#### PROMPT:
Use the entries below and reproduce exactly the lines from the one containing "right wrist: (197, 325)" down to the one containing "right shoulder: (74, 330)", both of them included.

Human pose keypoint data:

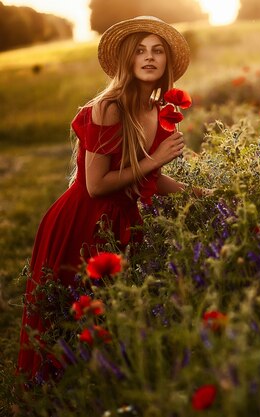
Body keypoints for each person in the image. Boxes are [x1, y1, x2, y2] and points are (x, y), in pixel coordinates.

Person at [17, 16, 194, 381]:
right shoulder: (110, 107)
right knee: (68, 318)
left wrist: (202, 195)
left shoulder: (156, 111)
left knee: (108, 317)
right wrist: (156, 159)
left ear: (166, 64)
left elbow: (150, 178)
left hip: (120, 221)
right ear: (126, 60)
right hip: (82, 220)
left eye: (157, 51)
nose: (149, 57)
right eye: (139, 50)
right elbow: (97, 185)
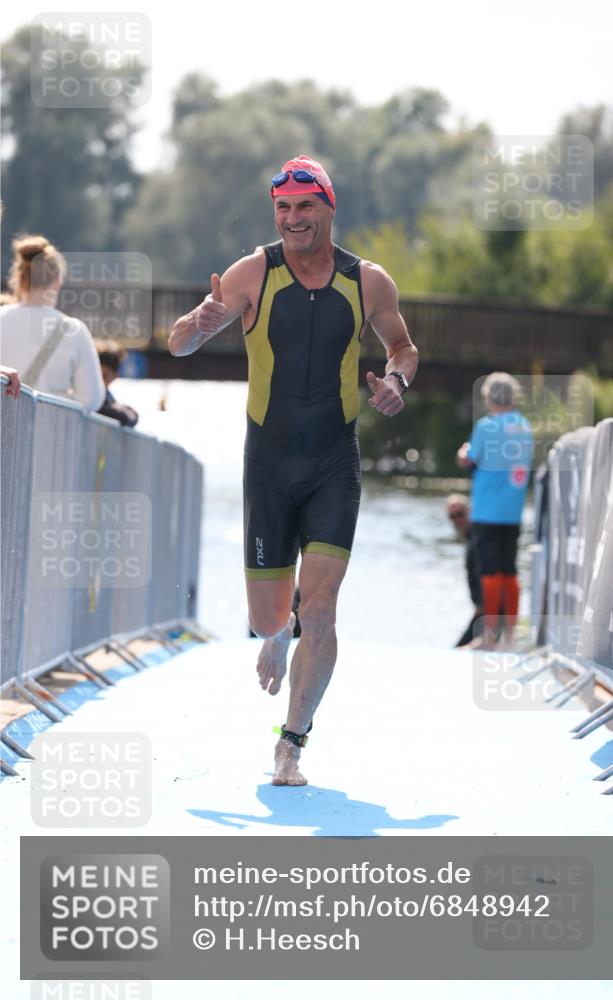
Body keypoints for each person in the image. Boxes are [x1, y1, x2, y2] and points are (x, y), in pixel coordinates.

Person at [169, 154, 418, 785]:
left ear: (329, 208)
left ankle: (293, 742)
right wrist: (197, 325)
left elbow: (403, 347)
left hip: (334, 459)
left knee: (324, 605)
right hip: (269, 463)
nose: (293, 219)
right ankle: (278, 635)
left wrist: (395, 381)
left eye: (305, 207)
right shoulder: (255, 271)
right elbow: (178, 344)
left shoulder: (368, 281)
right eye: (283, 208)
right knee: (267, 617)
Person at [456, 372, 533, 648]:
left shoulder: (486, 427)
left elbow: (469, 459)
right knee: (510, 570)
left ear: (489, 398)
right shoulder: (525, 427)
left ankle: (489, 635)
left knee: (489, 571)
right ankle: (510, 635)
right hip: (513, 511)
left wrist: (463, 451)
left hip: (487, 511)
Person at [0, 235, 105, 411]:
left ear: (20, 277)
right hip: (49, 434)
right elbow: (91, 399)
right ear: (57, 280)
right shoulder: (74, 330)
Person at [446, 494, 484, 647]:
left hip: (488, 611)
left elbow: (485, 573)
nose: (457, 520)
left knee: (457, 651)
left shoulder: (479, 539)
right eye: (452, 516)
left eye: (460, 514)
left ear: (469, 511)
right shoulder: (471, 538)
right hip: (480, 610)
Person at [96, 340, 139, 427]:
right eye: (96, 374)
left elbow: (130, 416)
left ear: (115, 376)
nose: (99, 380)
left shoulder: (108, 398)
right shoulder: (85, 394)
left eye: (104, 376)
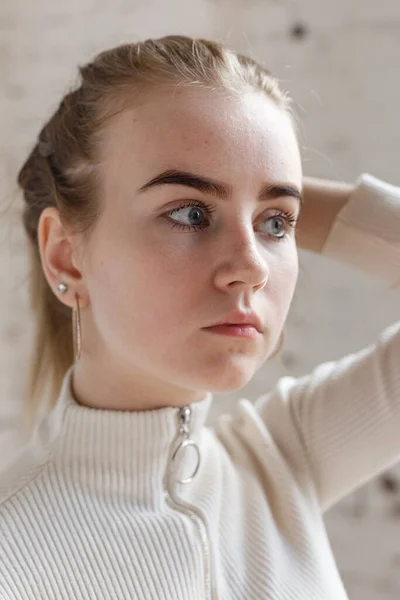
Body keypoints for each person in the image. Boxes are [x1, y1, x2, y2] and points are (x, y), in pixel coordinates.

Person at [0, 34, 399, 600]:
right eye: (189, 213)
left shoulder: (282, 460)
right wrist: (258, 195)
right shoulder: (12, 555)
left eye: (277, 225)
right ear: (67, 254)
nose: (251, 268)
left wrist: (259, 185)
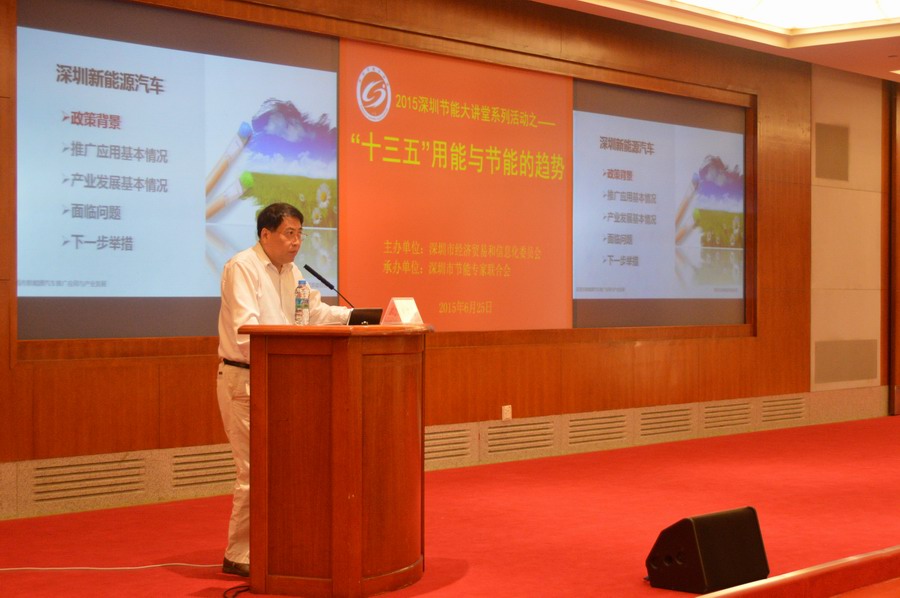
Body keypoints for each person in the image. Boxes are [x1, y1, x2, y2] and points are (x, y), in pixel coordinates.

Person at [216, 202, 350, 577]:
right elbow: (246, 331)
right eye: (289, 233)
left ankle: (273, 544)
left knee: (283, 470)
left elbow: (315, 314)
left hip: (283, 379)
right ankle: (239, 553)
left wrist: (358, 317)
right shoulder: (242, 267)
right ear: (266, 234)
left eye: (300, 234)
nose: (297, 242)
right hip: (245, 379)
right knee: (253, 469)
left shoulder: (292, 272)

#### WRITTEN SOLUTION:
right wrist: (197, 325)
left elbow: (403, 347)
left hip: (334, 459)
left knee: (324, 605)
right hip: (269, 463)
nose: (293, 219)
right ankle: (278, 635)
left wrist: (395, 381)
left eye: (305, 207)
right shoulder: (255, 271)
right elbow: (178, 344)
left shoulder: (368, 281)
right eye: (283, 208)
right knee: (267, 617)
Person at [456, 372, 533, 648]:
left shoulder: (486, 427)
left elbow: (469, 459)
right knee: (510, 570)
left ear: (489, 398)
right shoulder: (525, 427)
left ankle: (489, 635)
left knee: (489, 571)
right ankle: (510, 635)
right hip: (513, 511)
left wrist: (463, 451)
left hip: (487, 511)
Person at [0, 235, 105, 411]:
left ear: (20, 277)
right hip: (49, 434)
right elbow: (91, 399)
right ear: (57, 280)
right shoulder: (74, 330)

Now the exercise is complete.